Prof. Nicholas Wolterstorff, Ph.D.
(Professor of Church History and the History of Christian Thought dan Direktur dari the Carl F. H. Henry Center for Theological Understanding di Trinity Evangelical Divinity School; Bachelor of Arts—B.A. dalam bidang Sejarah dari Wheaton College, U.S.A.; Master of Arts—M.A. dalam bidang the History of Christian Thought dari Trinity Evangelical Divinity School; Master of Arts in Religion—M.A.R. dan Doctor of Philosophy—Ph.D. dari Vanderbilt University)

“Menerjemahkan pemahaman-pemahaman dan kategori-kategori inti tradisi neo-Calvinis ke dalam bahasa yang segar dan nonteknis, dan menjelaskannya dengan ilustrasi dan gambaran yang membantu…. Sangat direkomendasikan bagi semua orang yang menginginkan pengantar yang renyah pada wawasan dunia Kristen secara umum, atau tradisi neo-Calvinis secara khusus.”
Christian Scholar’s Review

“Istimewa…. Layak mendapatkan pembacaan yang luas bukan hanya dalam konteks akademis di antara pengajar, pengkhotbah, dan mahasiswa, tetapi juga di antara kelompok orang-orang percaya yang lebih luas, yang tertarik dengan isu-isu seputar wawasan dunia, theologi, dan filsafat Kristen.”
Calvin Theological Journal






Profil Dr. Albert M. Wolters:
Prof. Albert M. Wolters, Ph.D. yang lahir di Belanda tahun 1942 adalah Profesor Agama dan Theologi, dan Studi Naskah Kuno di
Redeemer University College, Ancaster, Ontario, Kanada. Beliau menyelesaikan studi Bachelor of Arts (B.A.) di Calvin College, U.S.A. dan Doctor of Philosophy (Ph.D.) di Free University, Amsterdam, Belanda. Beliau pernah menjadi Anggota Senior dalam bidang Sejarah Filsafat di the Institute for Christian Studies, Toronto, Kanada.
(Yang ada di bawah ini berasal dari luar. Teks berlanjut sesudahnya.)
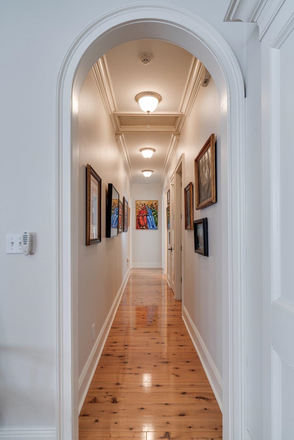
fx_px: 245
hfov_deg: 61.9
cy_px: 220
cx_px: 147
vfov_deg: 84.0
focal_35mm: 20
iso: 100
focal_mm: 20
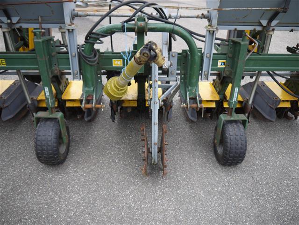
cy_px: 112
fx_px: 242
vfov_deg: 49.7
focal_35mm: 28
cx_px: 150
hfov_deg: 63.4
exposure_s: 1/80
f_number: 3.5
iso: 100
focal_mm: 14
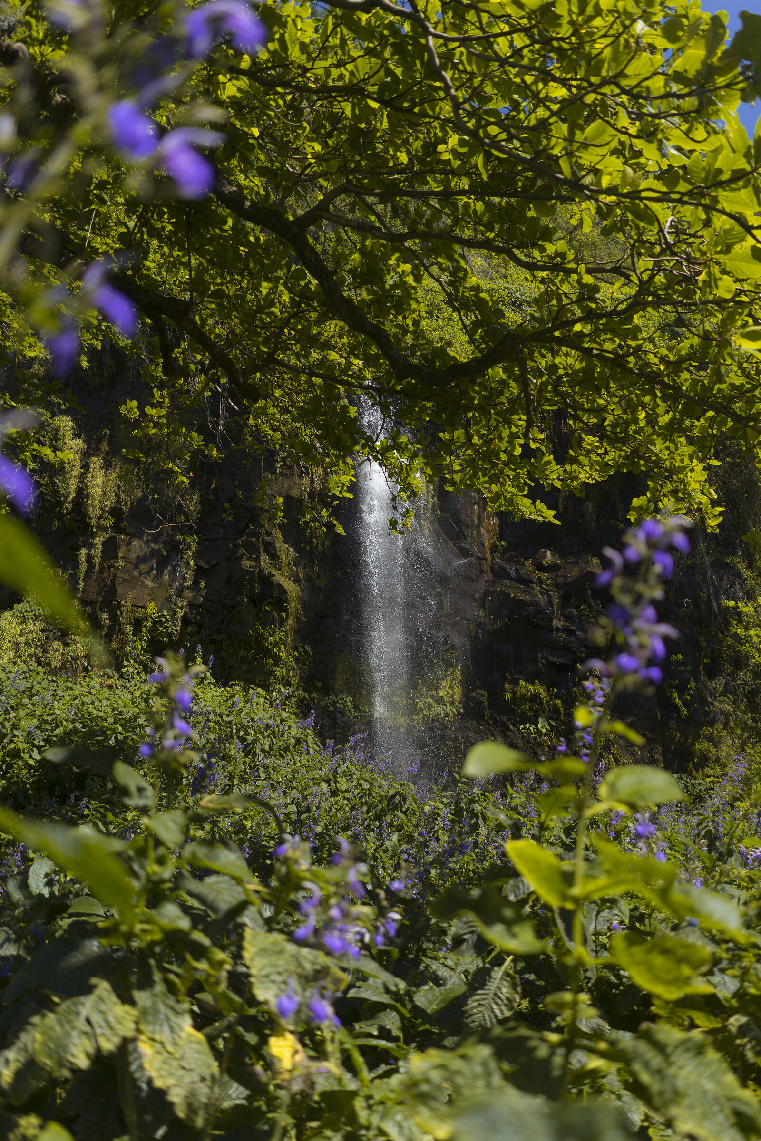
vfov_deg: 65.5
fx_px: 888
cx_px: 380
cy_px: 570
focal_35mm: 28
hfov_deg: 46.4
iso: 100
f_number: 2
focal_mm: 28
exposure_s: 1/800
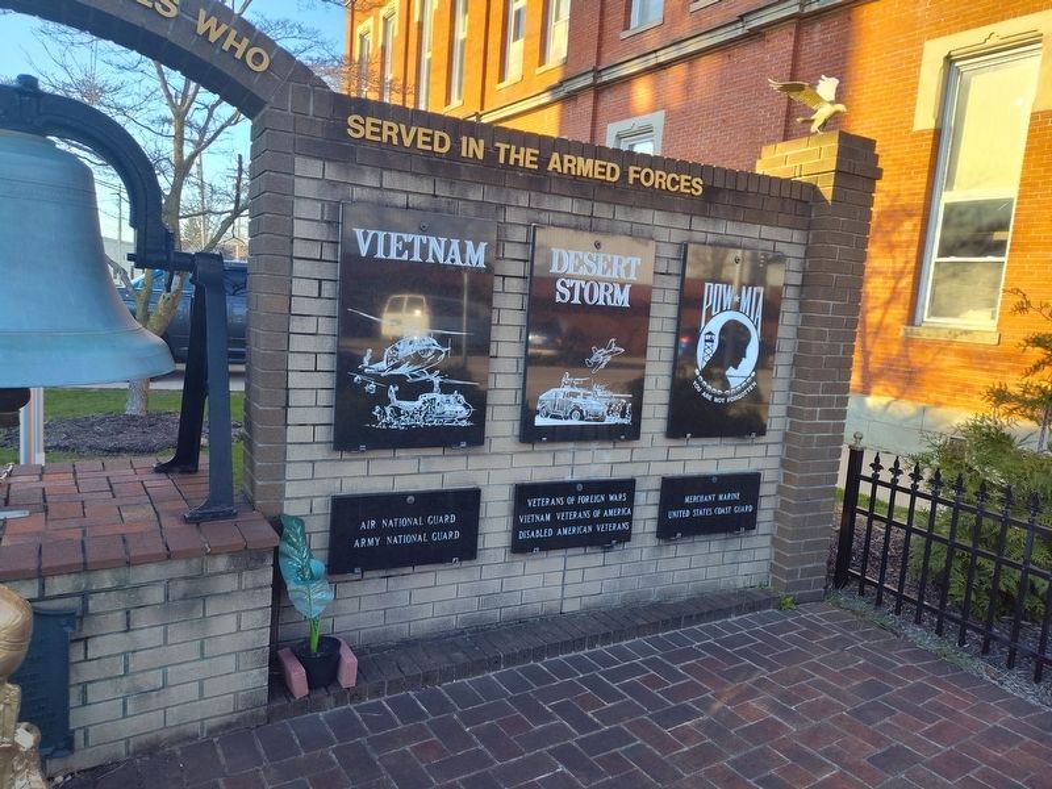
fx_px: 699
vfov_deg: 58.9
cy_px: 394
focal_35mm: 23
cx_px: 526
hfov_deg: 73.9
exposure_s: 1/248
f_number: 1.8
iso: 100
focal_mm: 5.56
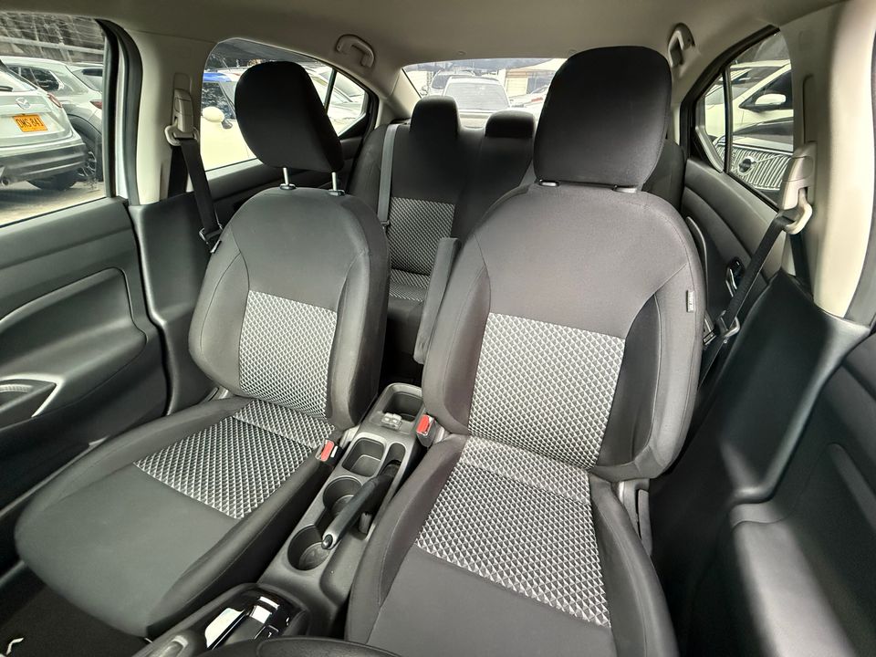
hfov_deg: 102.1
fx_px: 354
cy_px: 328
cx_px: 438
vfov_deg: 85.7
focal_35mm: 14
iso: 800
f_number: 2.2
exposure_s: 1/60
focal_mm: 2.22
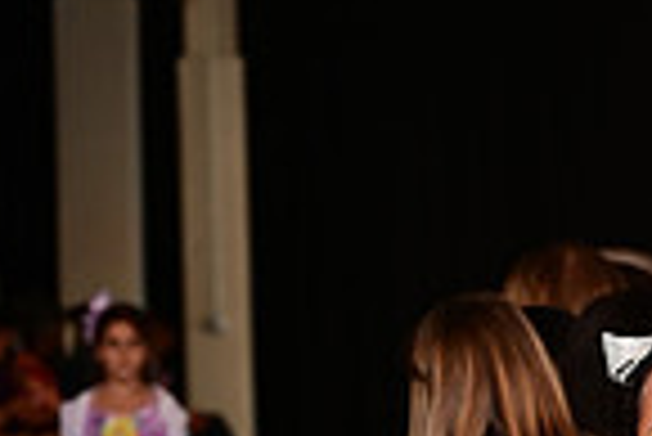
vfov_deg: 3.7
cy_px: 1146
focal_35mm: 368
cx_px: 742
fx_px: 6671
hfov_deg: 5.6
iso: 1000
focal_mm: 92
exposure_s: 1/125
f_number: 6.3
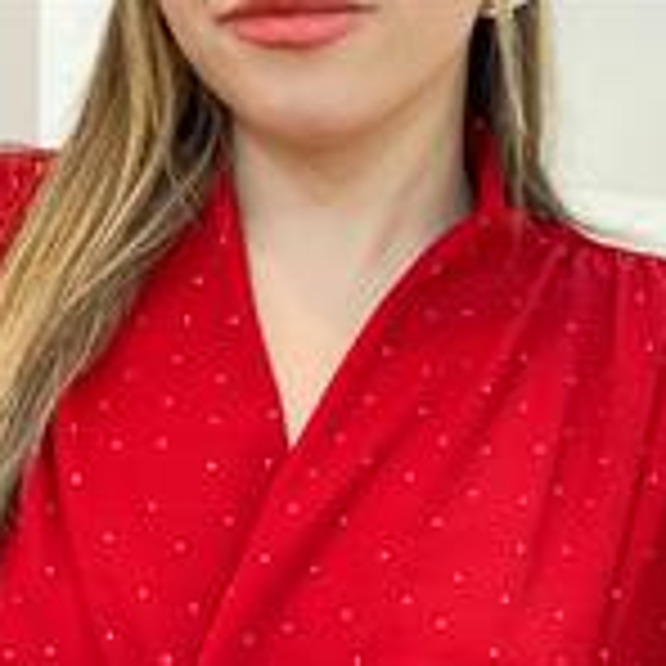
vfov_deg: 13.1
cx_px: 252
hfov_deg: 13.6
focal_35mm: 128
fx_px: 2786
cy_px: 920
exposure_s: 1/33
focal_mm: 6
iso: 125
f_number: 2
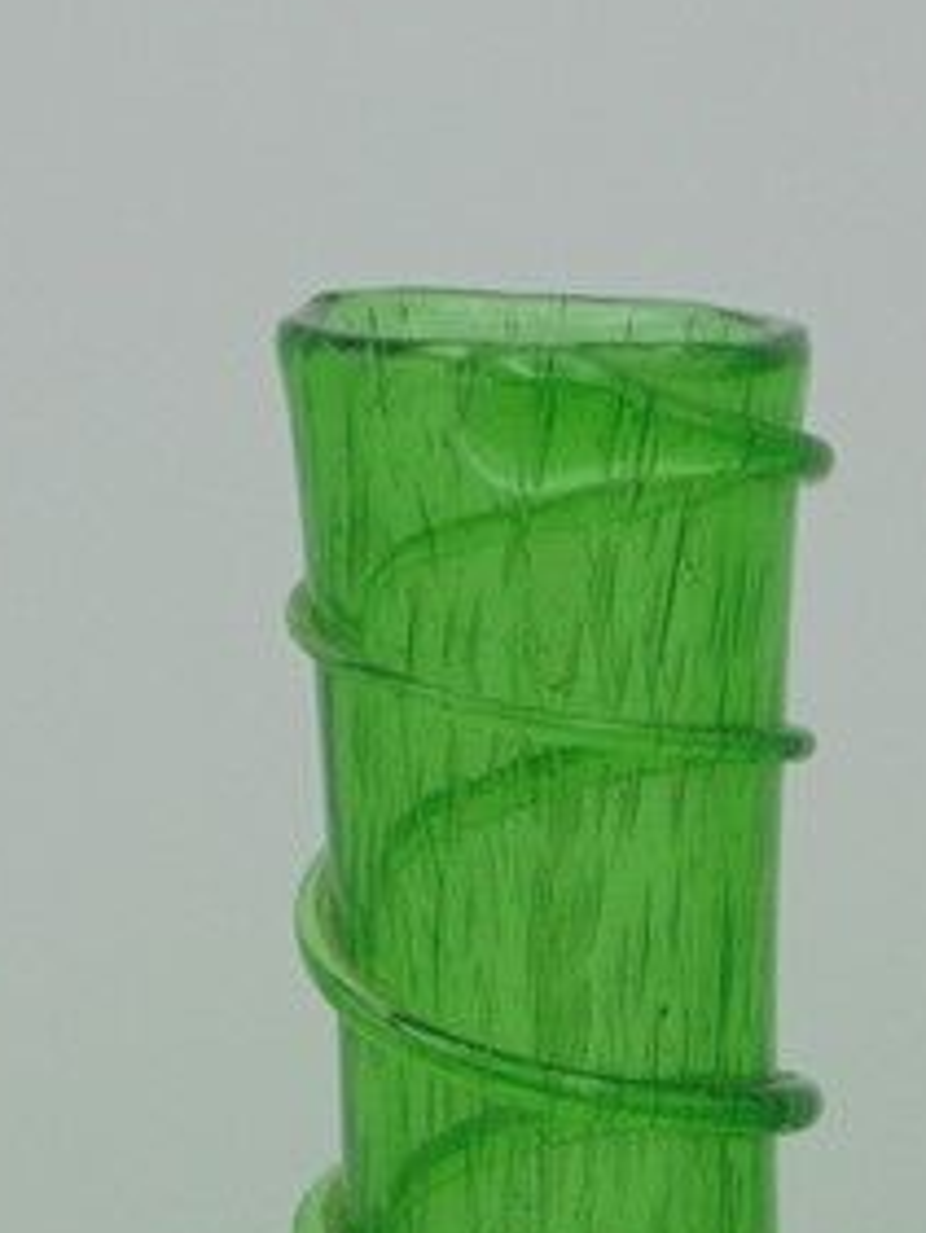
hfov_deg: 13.6
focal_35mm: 109
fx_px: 3885
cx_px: 647
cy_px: 1931
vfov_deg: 16.2
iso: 100
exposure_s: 1/100
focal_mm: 6.1
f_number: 4
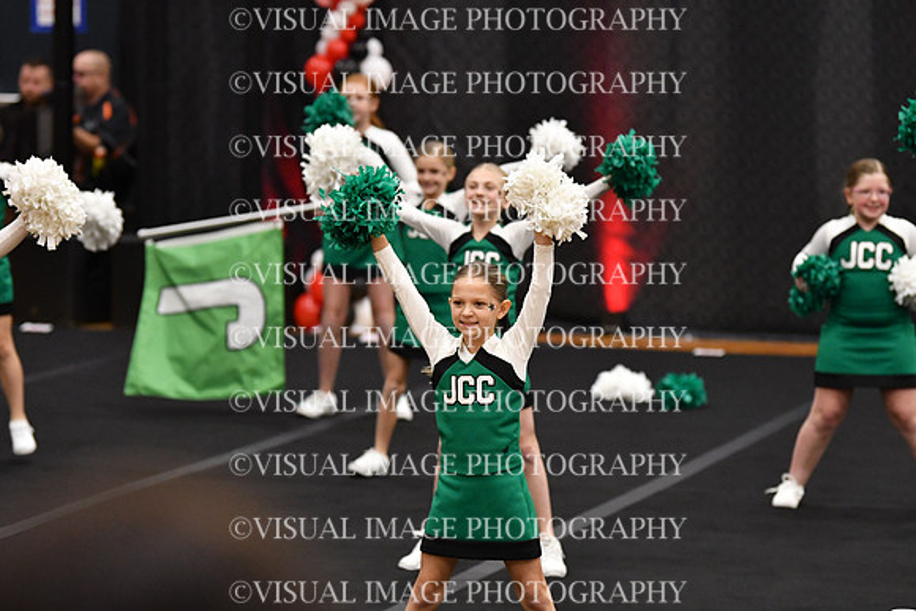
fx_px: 4963
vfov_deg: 7.0
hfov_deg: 10.5
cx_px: 458
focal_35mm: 195
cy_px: 306
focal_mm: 130
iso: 4000
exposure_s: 1/800
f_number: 2.8
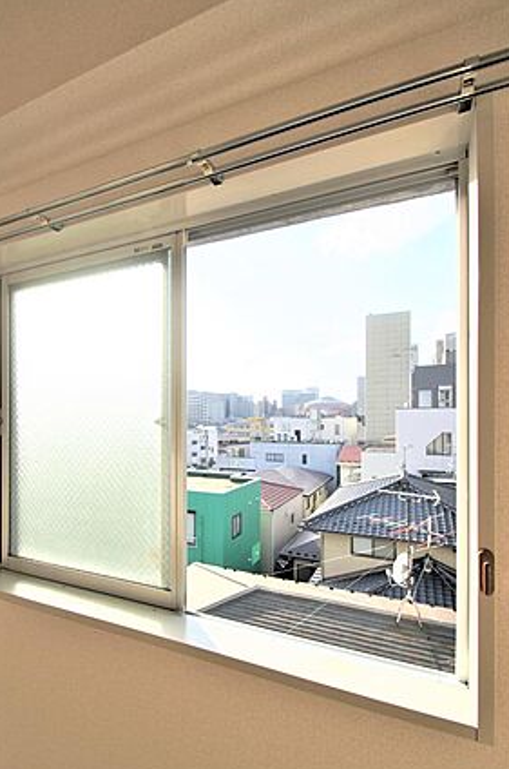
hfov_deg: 70.0
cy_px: 417
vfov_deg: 93.2
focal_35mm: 17
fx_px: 362
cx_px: 224
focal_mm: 10
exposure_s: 1/200
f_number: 7.1
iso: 100
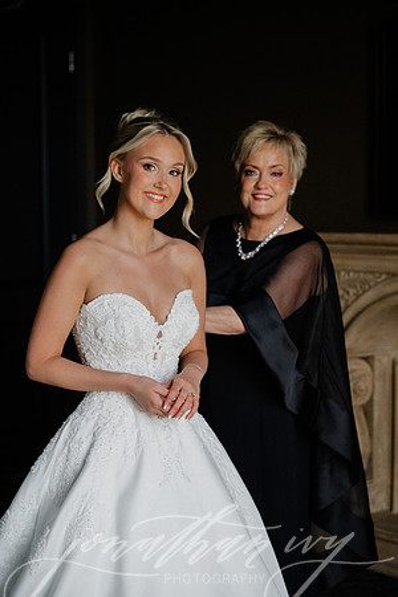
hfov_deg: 19.5
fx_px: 1161
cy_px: 298
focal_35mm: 70
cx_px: 199
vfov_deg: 28.8
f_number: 2.8
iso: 2500
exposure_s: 1/200
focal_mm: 70
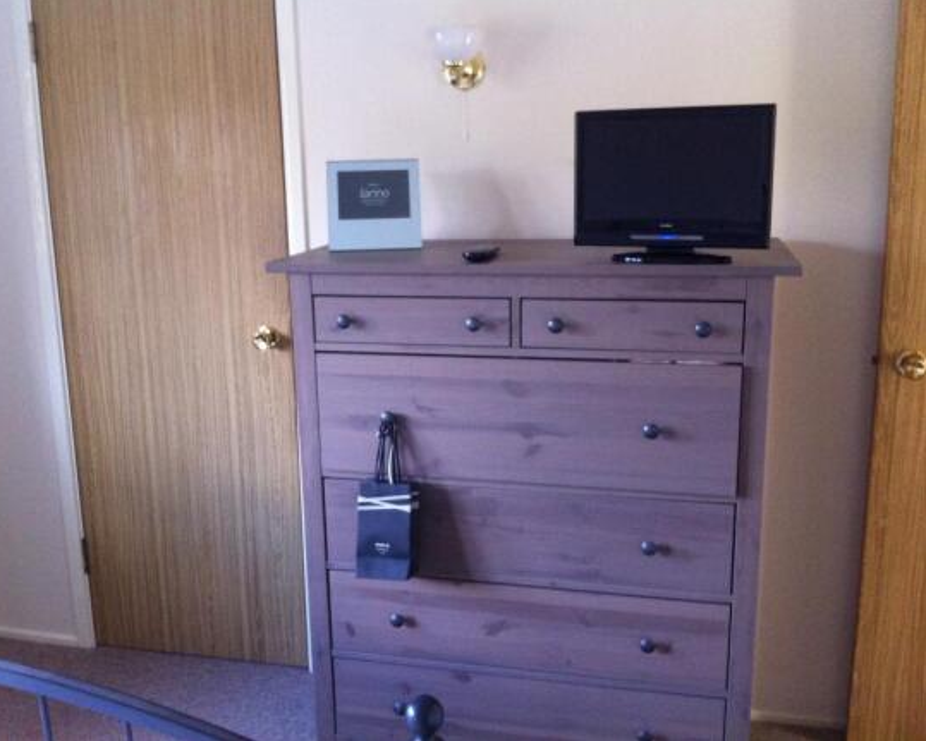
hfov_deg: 49.0
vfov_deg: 40.1
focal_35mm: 37
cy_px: 367
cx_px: 429
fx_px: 1014
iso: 250
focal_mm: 3.85
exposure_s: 1/17
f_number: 2.8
Prof. Michael W. Goheen, Ph.D. adalah Profesor dalam bidang Worldview dan Religious Studies di Trinity Western University, U.S.A. Beliau menyelesaikan studi B.A. di Florida Atlantic University, Boca Raton, Florida, U.S.A.; Master of Arts (M.A.) di Westminster Theological Seminary, Philadelphia, U.S.A.; dan Ph.D. di University of Utrecht, Belanda.